Because we had already been in the souq for some time, the call to prayer occurred. Now, in Saudi Arabia, a very conservative Islamic country, when the call to prayer happened, everything shut down. Restaurants could not serve meals during the 20 minutes after the call to prayer. Shops had to close their doors for 20 minutes after all customers had been turned out. But our shopkeeper was determined to make a sale and he wasn't about to let us out of his sight. So instead of turning us out, he whisked us upstairs to another level and then he pulled down all the blinds so that no one outside could see that we were still in the shop. The shopkeeper continued to pull carpets out to show David, always with the colors he wanted, but smaller or in different styles than he wanted. The prices were lower, but David continued to respond with the most appreciative and generous comments about the quality of the carpets in the shop without naming a number.

Kurdish carpet
Kurdish carpet
Twenty minutes after the call to prayer, we were able to go back downstairs.
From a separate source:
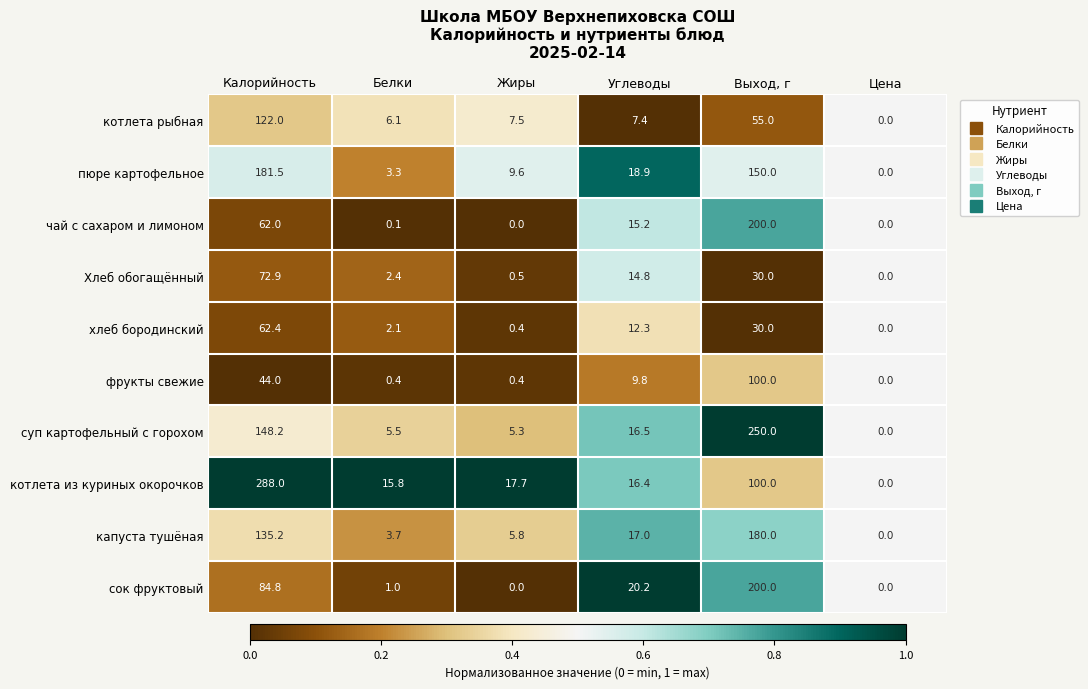

Rank the categories by котлета рыбная value from lowest to highest.

Цена, Белки, Углеводы, Жиры, Выход, г, Калорийность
More carpets were pulled out for David to look at. By this time, the shopkeeper had begun to look at me as a potential buyer as well. One of the carpets he pulled out was Kurdish, a modified prayer carpet. It was just 2 feet by 3 feet, considerably smaller than David's target size. It was navy blue, beige, and brown, not the navy blue and rust that David was looking for. But I found it very interesting and I started bargaining, settling on $200.00. The shopkeeper wrapped it up for me and then turned his attention entirely on David. Eventually, he pulled out the very first carpet he had shown us, the one that was perfect. Again, the shopkeeper asked David how much he was prepared to pay for a carpet. Finally David named the price he had told me in the first place he was willing to pay, $100.00. And the shopkeeper agreed, wrapped it up, and handed it to David.

I don't know if I overpaid so much for the Kurdish carpet that the shopkeeper could take a loss on David's carpet, or if he just wanted to make a sale to each of us, no matter the price. It doesn't matter because I learned the essential elements of bargaining that day. The most important element is establishing a positive relationship between seller and buyer. Once the seller and the buyer are comfortable with one another, perhaps even have trust in one another, but certainly like one another, that's when coming to an agreeable price is possible. Agreeing on a price too soon robs both buyer and seller of the opportunity to get to know one another.

And that is my key to recognizing a bargain.